Hyponatremia in the Elderly: Risk Factors, Clinical Consequences, and Management
Pages 34 - 39
Alterations associated with the normal aging process may compromise homeostatic systems involved in the regulation of fluid balance including thirst perception that govern fluid intake, the kidney, regulation of secretion of arginine vasopressin (AVP) or antidiuretic hormone, atrial natriuretic hormone, and the renin–angiotensin–aldosterone system. Clinicians involved in the care of the elderly recognize that disturbances of water and electrolyte balance, especially hyponatremia, are common in this age group.1
Despite wide ranges in intake of sodium and water in normal persons, serum sodium concentration is tightly maintained within the range of 136-144 mEq/L. Hyponatremia is usually defined as a serum sodium concentration of 135 mEq/L or less. It appears when there is an excess of water relative to sodium in the extracellular body fluid compartment and can be the consequence of either a decrease in extracellular sodium content (ie, sodium depletion) or an increase in extracellular water (ie, dilutional hyponatremia). In the elderly person, dilutional hyponatremia is the more common mechanism and most frequently is due to the syndrome of inappropriate antidiuretic hormone secretion (SIADH).
The altered relationship of sodium to water can occur in the setting of decreased (hypovolemic), normal (euvolemic), or increased (hypervolemic) intravascular volume. Hypovolemic hyponatremia can result from increased sodium loss from the gastrointestinal tract, from increased urinary loss, and from sweat.
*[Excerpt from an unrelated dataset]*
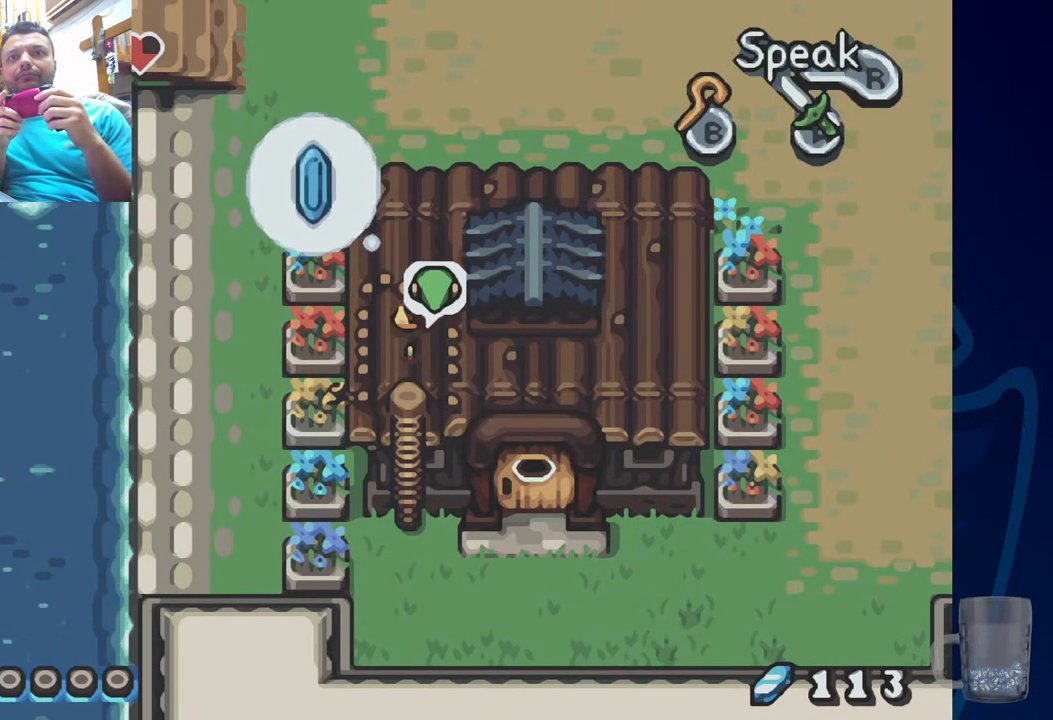
{"buttons": [], "left_stick": "center", "right_stick": "center", "events": []}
Euvolemic hyponatremia is characteristic of SIADH. Hypervolemic hyponatremia is seen in edematous states such as congestive heart failure, cirrhosis with ascites, and nephrotic syndrome. Both euvolemic and hypervolemic hyponatremia are mediated by the secretion of AVP, resulting in increased water reabsorption by the kidney.2
Dilutional versus Depletional Hyponatremia
A key determination in evaluating the patient with hyponatremia is whether hyponatremia is of dilutional, depletional, or mixed origin, and can generally be made by history, physical examination, and commonly available laboratory measurements (Table I). The characteristic features of dilutional hyponatremia and SIADH are hyponatremia and serum hypoosmolality with clinical euvolemia and absence of edema, failure of the urine to be appropriately dilute, excretion of sodium in the urine at a concentration of more than 20 mEq/L, and the absence of other hyponatremia-producing disease states such as hypothyroidism, adrenal insufficiency, congestive heart failure, cirrhosis, or renal disease.
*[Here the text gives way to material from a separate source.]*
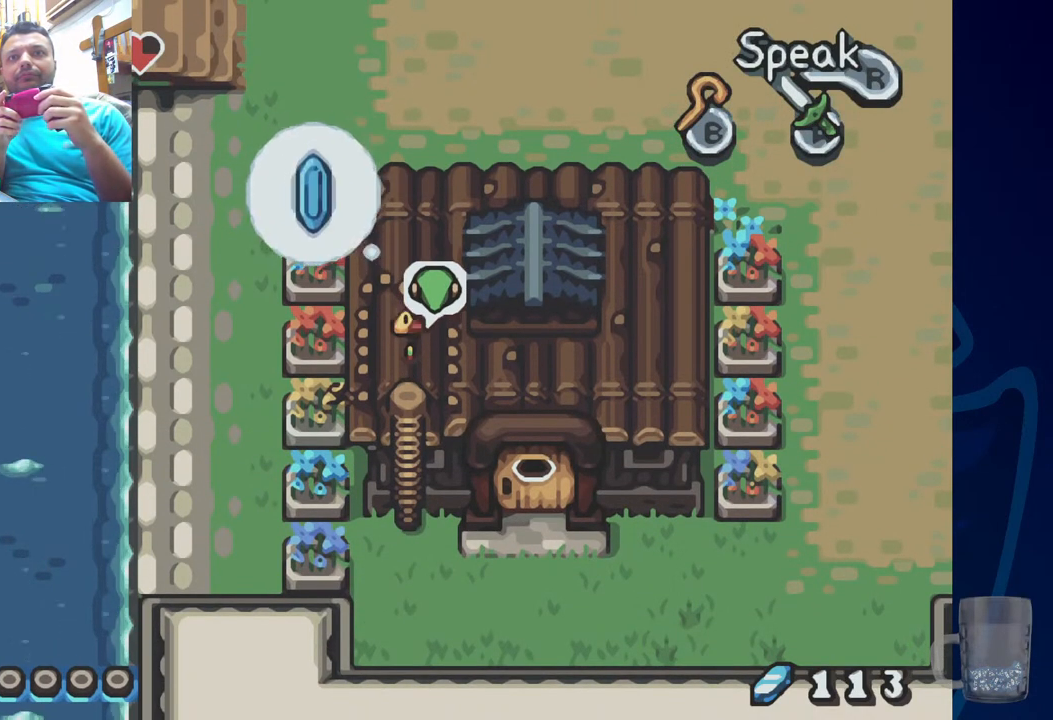
{"buttons": ["R2"], "left_stick": "center", "right_stick": "center", "events": [[467, "R2", "down"]]}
Depletional hyponatremia typically results from a prolonged period of inadequate sodium intake and/or from increased gastrointestinal tract or urinary sodium loss. Extracellular fluid volume depletion is often present with physical findings and laboratory values related to hypovolemia.
Hyponatremia is a common finding in elderly persons. Analysis of plasma sodium values in healthy individuals has shown an age-related decrease of approximately 1 mEq/L per decade from a mean value of 141 ± 4 mEq/L in young subjects. In a population of individuals older than age 65 years who were living at home and who were without acute illness, a 7% incidence of serum sodium concentration of 137 mEq/L or less was observed. Similarly, there was an 11% incidence of hyponatremia in the population of a geriatric medicine outpatient practice.3 In hospitalized patients, hyponatremia is even more common, with an incidence of approximately 1% and a prevalence of 3-4%, increasing to as high as 30% in patients in the Intensive Care Unit.4 A high prevalence of hyponatremia has been found in patients hospitalized for a variety of acute illnesses, with the risk being greater with increasing age of the patient.5
Elderly residents of long-term care institutions appear to be especially prone to hyponatremia. In a study of patients with a mean age of 72 years who resided in a chronic disease hospital, 22.5% had repeated serum sodium determinations of less than 135 mEq/L.6 Of patients admitted to an acute geriatric unit, 11.3% were found to have serum sodium concentrations of 130 mEq/L or lower.7 A survey of nursing home residents over age 60 years revealed a prevalence of 18% with serum sodium less than 136 mEq/L. When this population was observed on a longitudinal basis over a 12-month period, 53% were observed to experience one or more episodes of hyponatremia. Persons with central nervous system (CNS) and spinal cord disease were at highest risk, and water load testing indicated that most patients with hyponatremia had features consistent with SIADH.8
Vasopressin System in Normal Aging
The magnocellular neurons of the hypothalamus where AVP is synthesized do not appear to undergo age-related degenerative changes. There is no evidence of the cell destruction, neuronal dropout, or loss of dendritic arborization found in other segments of the aged brain. Moreover, neurosecretory material in supraoptic nuclei and paraventricular nuclei in elderly persons does not appear to differ in amount from that in younger subjects. Morphologic data obtained from subjects ranging from 10-93 years of age provide evidence that these nuclei, in fact, become more active with age above 60 years, suggesting that AVP production increases in senescence.9
There are conflicting data regarding basal concentration of AVP in the blood during normal aging. Some studies indicate that basal plasma levels of AVP did not differ among young, middle-aged, and elderly healthy individuals. In contrast are reports of elevated basal vasopressin levels in healthy elderly persons as compared with younger individuals. Healthy human subjects age 20-80 years have been observed to exhibit a progressive rise in plasma AVP concentration with age, which becomes most evident in subjects older than age 60 years.10
The major physiologic stimulus for vasopressin secretion in humans, plasma osmolality, is regulated by hypothalamic osmoreceptors. Hypertonic saline infusion raises plasma osmolality with a consequent increase in plasma AVP in both young and elderly subjects, but the hormone concentrations in the older subjects were almost double those in the younger subjects, suggesting that aging results in osmoreceptor hypersensitivity.11 Use of water deprivation as a stimulus for vasopressin secretion has supported the concept of an age-related enhancement in vasopressin secretion.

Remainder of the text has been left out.